When there are multiple masks, they may be evaluated in parallel. This level of parallelism is in addition to the function-level parallelism and the pixel-level parallelism previously mentioned. When there are multiple FPGA chips or when there are multiple memory ports per chip, the pixel-level parallelism may be explored in a different way. The image may be partitioned into "strips" of equal number of rows and each strip may be assigned to one single memory port (chip). When multiple masks are assigned to the same FPGA chip, there is an opportunity for masks to share hardware. The overlapping adder tree used in [7] is one such example.

# 4 Conclusions and Future Work

This paper describes the *generalized template* matching (GTM) operation and characterizes

the data allocation and buffering strategies for GTM operation on reconfigurable computers. The GTM operation offers ample opportunity in parallelization at different levels, including function-level, pixel-level, and multiple-masklevel. Several mechanisms that support different levels of parallelism are proposed and summarized in the paper.
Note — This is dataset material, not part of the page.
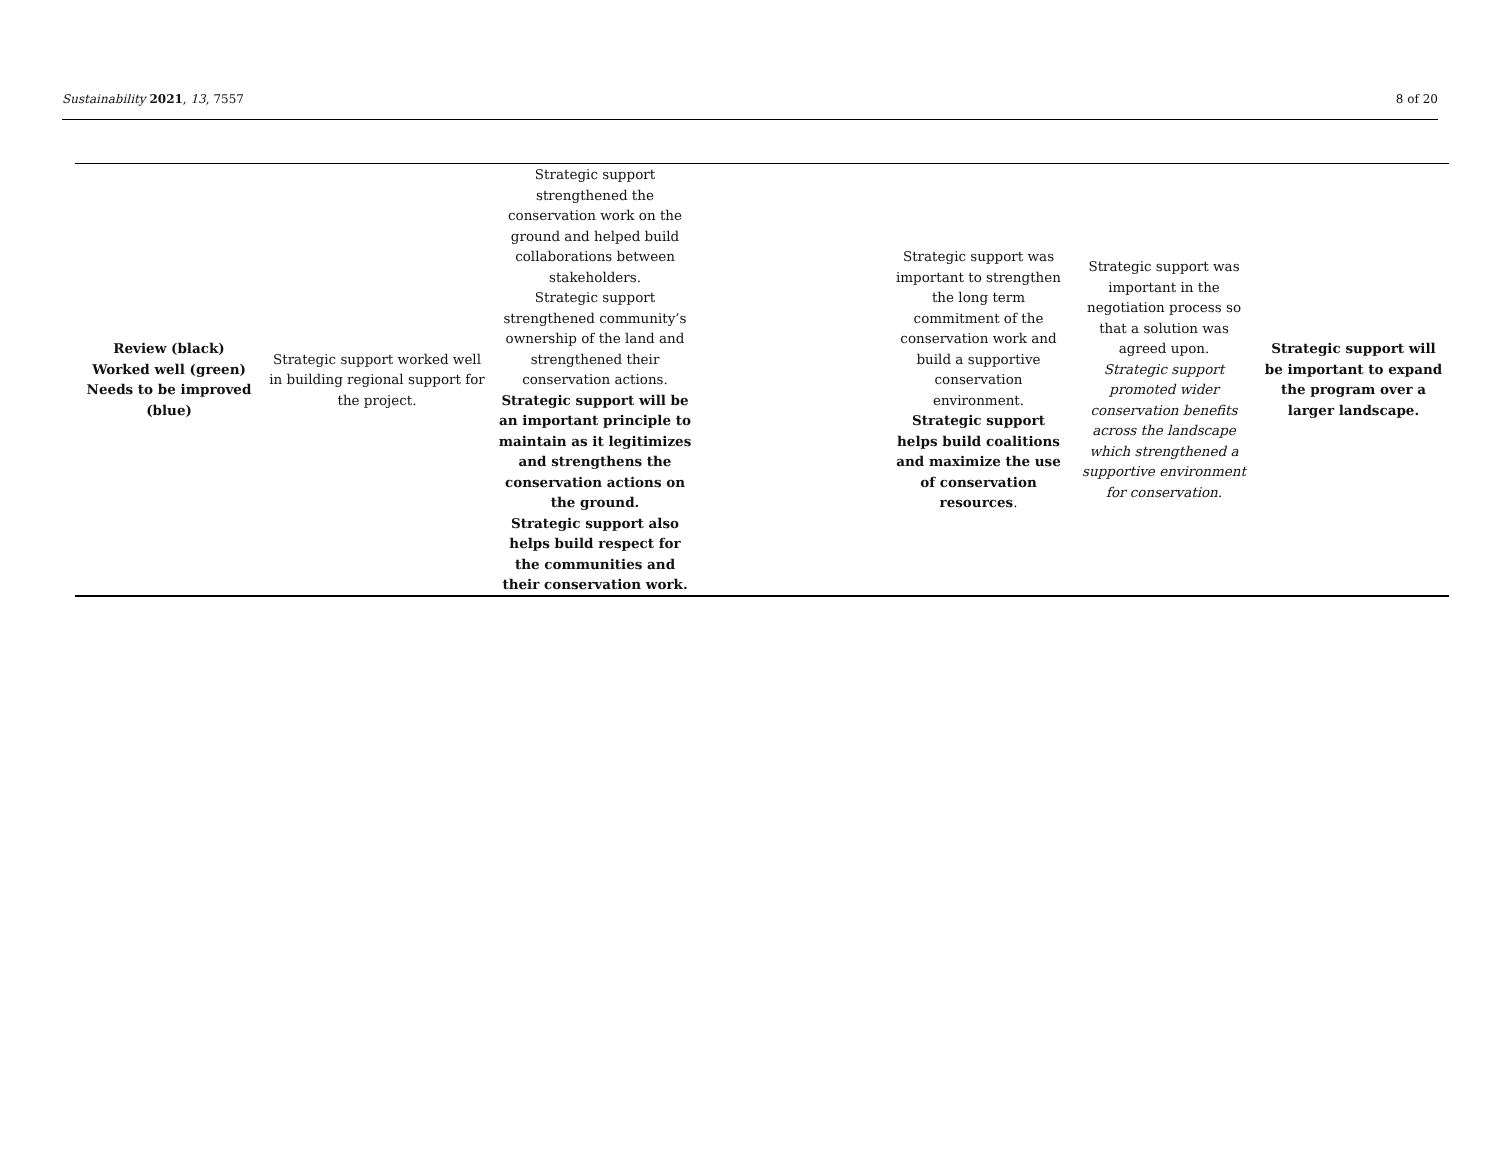Sustainability 2021, 13, 7557 8 of 20
| Review (black) Worked well (green) Needs to be improved (blue) | Strategic support worked well in building regional support for the project. | Strategic support strengthened the conservation work on the ground and helped build collaborations between stakeholders. Strategic support strengthened community’s ownership of the land and strengthened their conservation actions. Strategic support will be an important principle to maintain as it legitimizes and strengthens the conservation actions on the ground. Strategic support also helps build respect for the communities and their conservation work. | | Strategic support was important to strengthen the long term commitment of the conservation work and build a supportive conservation environment. Strategic support helps build coalitions and maximize the use of conservation resources . | Strategic support was important in the negotiation process so that a solution was agreed upon. Strategic support promoted wider conservation benefits across the landscape which strengthened a supportive environment for conservation. | Strategic support will be important to expand the program over a larger landscape. |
Given a cost function that specifies the areatime tradeoff and constraints on FPGA areas, an optimal design depends on factors such as (1) the input image size, (2) size of templates, (3) whether templates are constants or variables, and in the case of constants, the specific numeric values of templates. (4) computational operators in the generalized correlation/convolution, (5) numeric precision of the operators, and (6) data distribution (on memory or through bus). The problem is complicated for human designers because hardware sharing may be possible among multiple templates and *hardware reuse* may be necessary due to FPGA area constraints. Previously researchers have tried to produce good FPGA designs for special cases of the GTM operation with an ad hoc approach. It is more desirable to have systematical approaches that either enumerate and evaluate the design options or formulate the design problem as an optimization problem. Such approaches would enable the development of a parameterized generator that automatically generates FPGA designs given a set of user specifications for a GTM.

### Acknowledgments

This research was supported by DARPA under Air Force contract number F33615-97-1-1148, an Ohio State investment fund, and an Ohio State research challenge grant. Xilinx Inc. donated an FPGA design tool and FPGA chips on XMODs.

### References

- M. Alderight, E.L. Gummati, V. Piuri, and G.R. Sechi, "A FPGA-based Implementation of a Fault-Tolerant Neural Architecture for Photon Identification," in Proc. of ACM/SIGDA International Symposium on FPGAs, pp. 166-172, 1997.
- [2] R. Cook, J.S.N. Jean, J.S. Chen, "Accelerating MPEG-2 Encoder Utilizing Reconfigurable Computing", CERC/VIUF/IEEE Computer Society Workshop on "21st Century Electronic Systems Design: Breakthroughs in Quality and Productivity", University of Dayton, December 1997.
- [3] J.S.N. Jean, X. Liang, B. Drozd, and K. Tomko, "Accelerating An IR Automatic Target Recognition Application with FP-GAs," to appear in IEEE Symposium on FPGA Custom Computing Machines, April 1999.
- [4] W.E. King, T.H. Drayer, R.W. Conners, and P. Araman, "Using MORRPH in an Industrial Machine Vision System," in IEEE Symposium on FPGA Custom Computing Machines, pp. 18-26, 1996.
- [5] S. Singh and R. Slous, "Accelerating Adobe Photoshop with the Reconfigurable Logic," in IEEE Symposium on FPGA Custom Computing Machines, pp. 18-26, 1998.
- [6] M. Shand and L. Moll, "Hardware/Software Integration in Solar Polarimetry," in IEEE Symposium on FPGA Custom Computing Machines, pp. 18-26, 1998.
- [7] J. Villasenor, B. Schoner, K. Chia, C. Zapata, H. Kim, C. Jones, S. Lansing, and B. Mangione-Smith, "Configurable Computing Solutions for Automatic Target Recognition," in IEEE Symposium on FPGA Custom Computing Machines, pp. 70–79, 1996.